Often misunderstood, sometimes clouded with biases, and packed with implications for the future of the economy as we know it, this is a currency that has as much potential as just about anything else out in the payments space right now.
With great potential comes great concern, and lawmakers have been very careful in terms of what’s allowed here and what isn’t. Benjamin Lawsky, superintendent for the New York Department of Financial Services, meanwhile, brought word about a BitLicense proposal that had some firms very nervous, but in this case, the news for those firms was on average pretty positive.
The BitLicense was specifically geared toward addressing firms that wanted to set up shop dealing with Bitcoin in New York.
In his keynote during a payments policy event hosted by the Bipartisan Policy Center, Lawsky offered up news that likely made many firms less on edge, as the revised BitLicense proposal was shown to offer quite a bit of flexibility.
Reports suggest that the final framework tackling these regulations would be in place in the opening days of 2015, and not long thereafter, Lawsky noted his office hopes to have “…several licensed firms and exchanges” operating out of the city.
That alone should be encouraging, but it gets better; Lawsky’s office noted that, under the new proposal, neither virtual currency miners nor software developers would need a license to operate in the city, nor would those who were holding bitcoin as a personal investment.
Not even retailers who accepted bitcoin as a currency would need licensing, freeing up a lot of smaller operations. Plus, those startups in the field would be allowed two years of grace period before needing to comply with the licensing terms, allowing said business to make sure operations were even viable to begin with.
What’s more, for those companies that do fall under licensing requirements, the requirement that addresses and transaction data be taken from all parties in a transaction is out, replaced with a simpler requirement that firms only get such data from their own customers—or account holders—and counter parties only where possible.
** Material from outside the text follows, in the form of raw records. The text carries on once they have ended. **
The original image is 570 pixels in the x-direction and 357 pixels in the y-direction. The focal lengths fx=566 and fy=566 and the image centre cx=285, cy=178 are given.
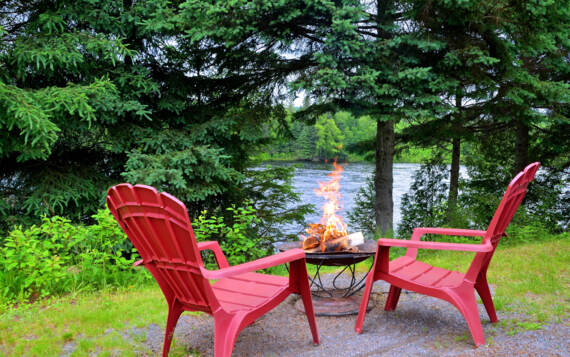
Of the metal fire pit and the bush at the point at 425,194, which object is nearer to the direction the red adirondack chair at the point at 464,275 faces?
the metal fire pit

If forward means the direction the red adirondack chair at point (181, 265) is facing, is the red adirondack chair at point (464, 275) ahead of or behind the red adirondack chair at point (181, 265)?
ahead

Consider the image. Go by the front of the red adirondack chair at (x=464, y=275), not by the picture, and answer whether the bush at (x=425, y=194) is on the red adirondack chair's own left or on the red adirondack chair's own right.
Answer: on the red adirondack chair's own right

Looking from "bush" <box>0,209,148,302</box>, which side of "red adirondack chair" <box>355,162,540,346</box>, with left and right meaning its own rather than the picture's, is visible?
front

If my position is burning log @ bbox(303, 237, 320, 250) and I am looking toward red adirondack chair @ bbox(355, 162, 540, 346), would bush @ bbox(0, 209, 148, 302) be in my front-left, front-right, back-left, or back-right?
back-right

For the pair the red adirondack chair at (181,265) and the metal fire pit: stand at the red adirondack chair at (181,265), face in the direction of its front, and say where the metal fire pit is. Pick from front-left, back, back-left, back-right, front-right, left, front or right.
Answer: front

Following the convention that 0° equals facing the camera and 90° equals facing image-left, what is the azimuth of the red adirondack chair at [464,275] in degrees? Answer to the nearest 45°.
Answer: approximately 90°

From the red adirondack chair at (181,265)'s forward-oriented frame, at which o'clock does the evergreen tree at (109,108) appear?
The evergreen tree is roughly at 10 o'clock from the red adirondack chair.

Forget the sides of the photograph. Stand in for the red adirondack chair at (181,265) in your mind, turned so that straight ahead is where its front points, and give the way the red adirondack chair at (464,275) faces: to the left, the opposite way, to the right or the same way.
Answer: to the left

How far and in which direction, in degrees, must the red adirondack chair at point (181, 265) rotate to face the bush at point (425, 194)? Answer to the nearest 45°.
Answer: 0° — it already faces it

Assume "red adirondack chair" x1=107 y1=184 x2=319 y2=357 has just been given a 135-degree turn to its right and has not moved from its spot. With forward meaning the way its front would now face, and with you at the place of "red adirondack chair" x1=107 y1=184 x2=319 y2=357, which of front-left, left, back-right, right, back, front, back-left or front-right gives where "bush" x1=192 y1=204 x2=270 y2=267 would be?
back

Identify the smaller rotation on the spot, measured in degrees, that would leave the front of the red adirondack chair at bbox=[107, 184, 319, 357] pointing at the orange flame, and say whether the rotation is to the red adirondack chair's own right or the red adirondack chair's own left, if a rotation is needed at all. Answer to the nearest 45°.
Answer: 0° — it already faces it

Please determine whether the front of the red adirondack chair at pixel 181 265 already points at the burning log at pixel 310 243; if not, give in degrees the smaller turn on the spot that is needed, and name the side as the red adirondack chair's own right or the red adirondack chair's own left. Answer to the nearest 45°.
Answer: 0° — it already faces it

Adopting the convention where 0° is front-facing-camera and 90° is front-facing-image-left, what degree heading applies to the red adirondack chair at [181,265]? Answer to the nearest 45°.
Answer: approximately 225°
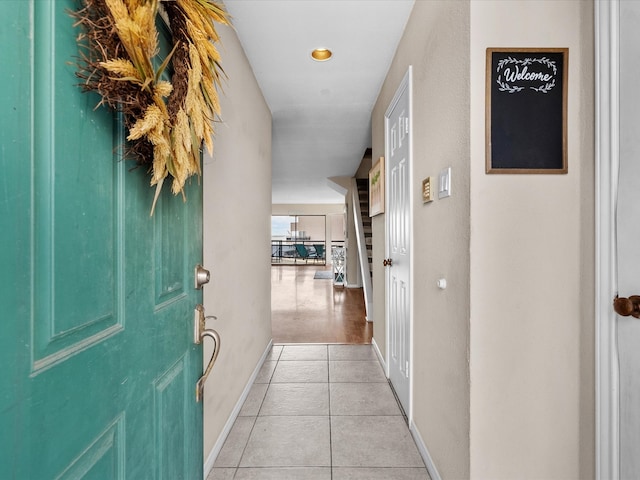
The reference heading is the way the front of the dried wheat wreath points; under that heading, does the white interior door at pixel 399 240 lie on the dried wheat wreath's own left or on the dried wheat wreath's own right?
on the dried wheat wreath's own left

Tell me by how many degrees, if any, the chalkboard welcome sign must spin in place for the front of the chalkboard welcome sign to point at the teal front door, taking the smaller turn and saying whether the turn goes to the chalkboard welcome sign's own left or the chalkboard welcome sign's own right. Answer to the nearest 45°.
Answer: approximately 45° to the chalkboard welcome sign's own right

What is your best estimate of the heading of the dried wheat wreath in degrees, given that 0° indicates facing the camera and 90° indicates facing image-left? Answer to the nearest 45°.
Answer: approximately 315°

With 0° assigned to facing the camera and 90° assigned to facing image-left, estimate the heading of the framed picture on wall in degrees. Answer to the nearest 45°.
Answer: approximately 90°

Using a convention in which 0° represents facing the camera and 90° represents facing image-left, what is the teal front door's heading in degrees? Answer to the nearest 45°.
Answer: approximately 315°

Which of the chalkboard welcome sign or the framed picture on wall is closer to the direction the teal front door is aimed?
the chalkboard welcome sign

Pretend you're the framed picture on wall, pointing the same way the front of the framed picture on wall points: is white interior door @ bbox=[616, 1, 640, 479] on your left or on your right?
on your left

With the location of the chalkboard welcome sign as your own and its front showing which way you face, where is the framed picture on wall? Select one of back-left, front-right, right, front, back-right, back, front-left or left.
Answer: back-right

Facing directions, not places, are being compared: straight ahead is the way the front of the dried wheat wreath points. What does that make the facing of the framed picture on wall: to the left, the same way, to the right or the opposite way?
the opposite way

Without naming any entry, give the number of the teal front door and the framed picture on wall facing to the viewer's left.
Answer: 1
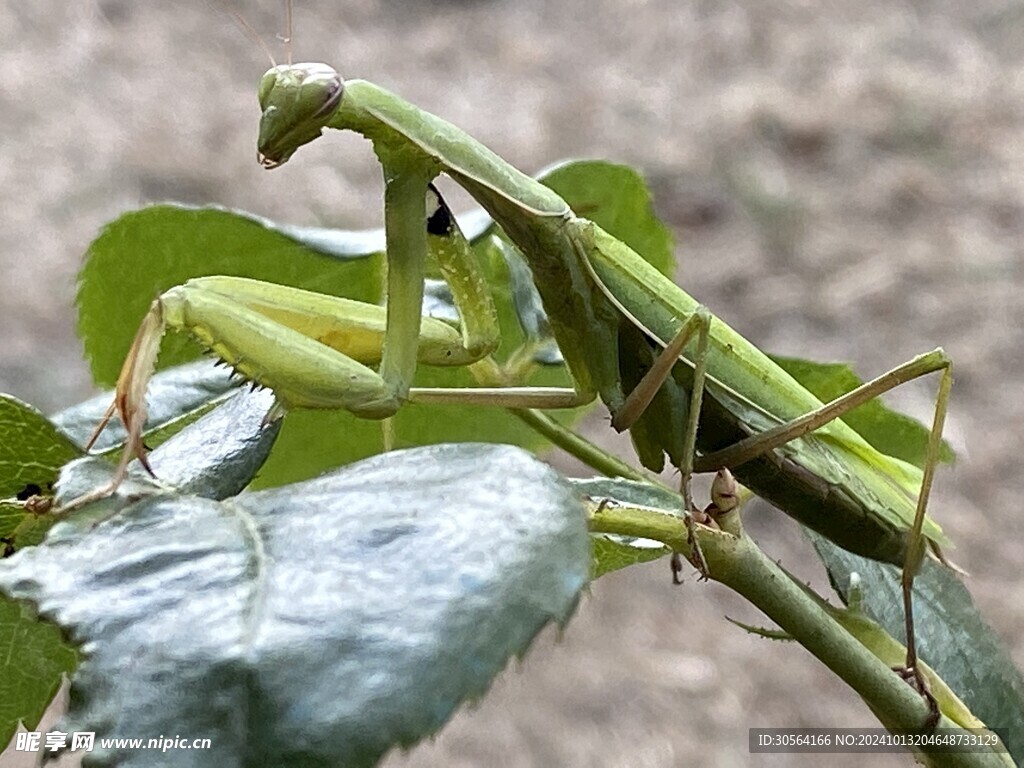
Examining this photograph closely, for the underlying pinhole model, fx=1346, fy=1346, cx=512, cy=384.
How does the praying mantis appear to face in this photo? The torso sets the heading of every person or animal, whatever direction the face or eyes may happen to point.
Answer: to the viewer's left
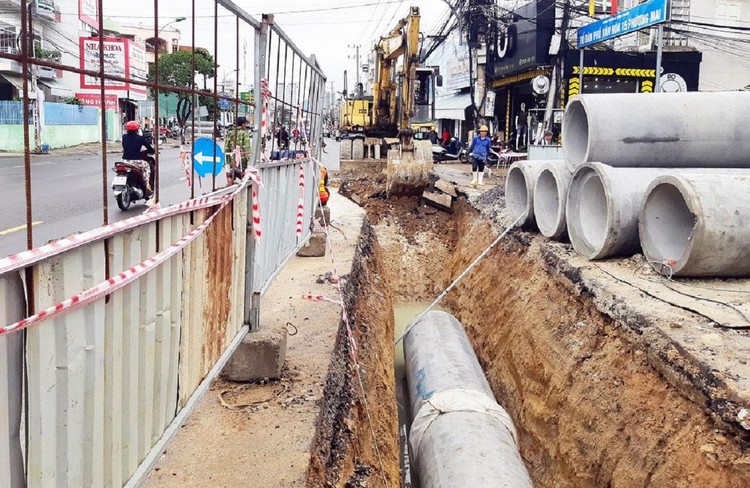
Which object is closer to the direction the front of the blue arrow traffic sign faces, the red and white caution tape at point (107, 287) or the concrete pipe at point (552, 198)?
the red and white caution tape

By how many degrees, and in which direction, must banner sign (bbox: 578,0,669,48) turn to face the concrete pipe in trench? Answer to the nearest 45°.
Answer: approximately 45° to its left

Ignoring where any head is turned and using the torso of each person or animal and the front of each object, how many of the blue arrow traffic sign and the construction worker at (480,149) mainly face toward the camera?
2

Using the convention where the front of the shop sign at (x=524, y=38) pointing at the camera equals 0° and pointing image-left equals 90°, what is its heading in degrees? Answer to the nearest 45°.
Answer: approximately 45°
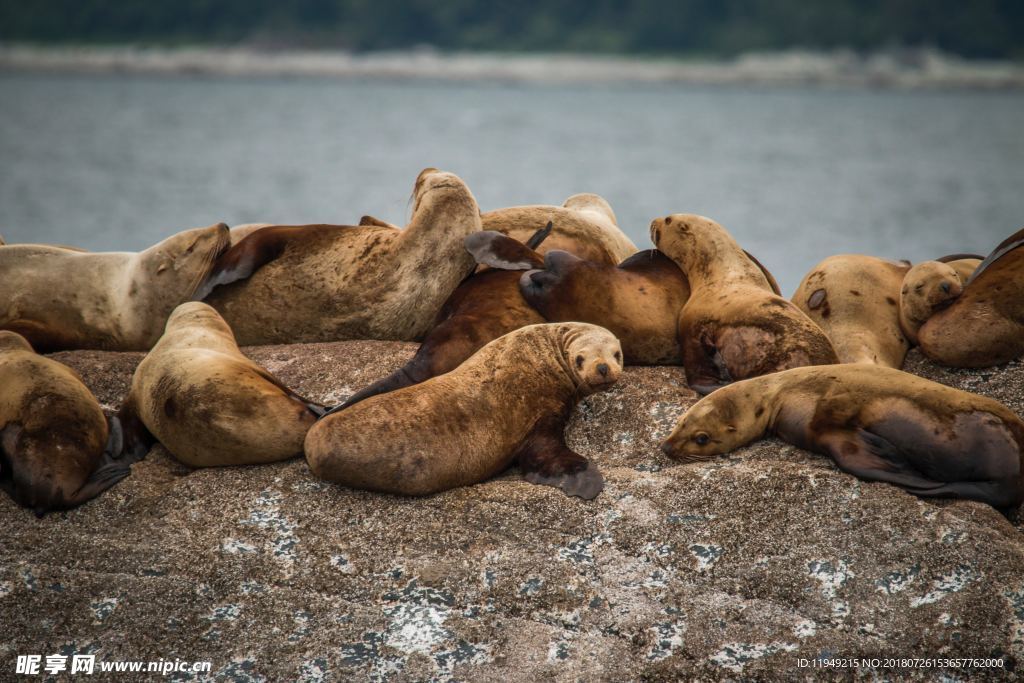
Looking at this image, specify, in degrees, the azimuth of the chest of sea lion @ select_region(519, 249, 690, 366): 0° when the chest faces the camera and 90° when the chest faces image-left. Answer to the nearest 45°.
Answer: approximately 90°

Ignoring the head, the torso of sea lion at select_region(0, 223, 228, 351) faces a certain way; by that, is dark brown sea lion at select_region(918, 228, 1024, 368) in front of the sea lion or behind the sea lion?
in front

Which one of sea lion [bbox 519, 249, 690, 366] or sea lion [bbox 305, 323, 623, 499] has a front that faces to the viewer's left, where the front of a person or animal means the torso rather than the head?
sea lion [bbox 519, 249, 690, 366]

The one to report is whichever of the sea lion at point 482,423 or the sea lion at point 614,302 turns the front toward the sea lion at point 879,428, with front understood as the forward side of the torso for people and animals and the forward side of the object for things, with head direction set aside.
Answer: the sea lion at point 482,423

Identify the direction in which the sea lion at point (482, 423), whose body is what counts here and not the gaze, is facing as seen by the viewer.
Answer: to the viewer's right

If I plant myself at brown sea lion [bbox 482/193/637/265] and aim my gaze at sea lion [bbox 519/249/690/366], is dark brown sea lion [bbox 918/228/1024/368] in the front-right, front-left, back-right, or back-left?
front-left

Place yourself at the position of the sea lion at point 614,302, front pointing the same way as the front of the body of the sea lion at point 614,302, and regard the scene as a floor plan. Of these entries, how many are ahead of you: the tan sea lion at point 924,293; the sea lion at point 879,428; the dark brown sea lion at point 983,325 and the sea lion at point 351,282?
1

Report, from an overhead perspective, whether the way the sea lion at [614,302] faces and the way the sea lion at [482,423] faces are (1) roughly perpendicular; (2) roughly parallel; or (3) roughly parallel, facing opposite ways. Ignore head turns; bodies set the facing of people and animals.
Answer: roughly parallel, facing opposite ways

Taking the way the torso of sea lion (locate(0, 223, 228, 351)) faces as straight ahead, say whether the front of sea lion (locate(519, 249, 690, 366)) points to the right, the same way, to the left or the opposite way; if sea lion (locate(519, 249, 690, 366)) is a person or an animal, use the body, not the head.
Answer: the opposite way

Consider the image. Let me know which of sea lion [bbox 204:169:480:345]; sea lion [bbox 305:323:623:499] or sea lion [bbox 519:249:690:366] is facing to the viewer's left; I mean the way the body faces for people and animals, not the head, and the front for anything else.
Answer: sea lion [bbox 519:249:690:366]

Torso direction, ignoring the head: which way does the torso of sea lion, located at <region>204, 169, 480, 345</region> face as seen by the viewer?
to the viewer's right

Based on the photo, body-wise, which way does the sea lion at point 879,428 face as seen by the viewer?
to the viewer's left

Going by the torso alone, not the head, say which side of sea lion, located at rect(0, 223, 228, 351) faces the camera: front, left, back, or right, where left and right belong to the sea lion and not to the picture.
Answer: right

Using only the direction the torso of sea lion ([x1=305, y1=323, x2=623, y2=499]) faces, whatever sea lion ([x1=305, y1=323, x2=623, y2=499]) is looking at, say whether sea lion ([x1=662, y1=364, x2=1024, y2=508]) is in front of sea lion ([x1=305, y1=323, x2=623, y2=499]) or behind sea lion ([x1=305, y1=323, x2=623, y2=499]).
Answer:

If it’s not possible, it won’t be held against anyone, based on reports. Just to top it off, record-keeping even got a bit of a break, with the time required to maintain records dropped from 10 years down to just seven.
None of this is set in stone of course, with a 30 day comment period to follow after official posting, which may come in the following days.
But the key point here is that New York is looking like it’s planning to be a lot more accommodating to bitcoin operations.
Maybe the city realized there was a lot of possibility in these operations, and the city could stand a boost to its tax base. Maybe the city was smarting over the feedback it got over the large soda ban attempts, and wanted to come down clearly on the side of not-bureaucracy.
There are any of a number of possibilities to explain just what’s going on here, but from the look of it, New York may be a bitcoin kind of place before too long. That opens up the field for a lot of opportunities—that miners and investors won’t be subject to licensing is a big enough step—and hopefully, this proposal will pass, or at least something like it.
2015 looks like it might be a big year for bitcoin in New York, and with the BitLicenses seemingly muzzled, it lends plenty of extra credence.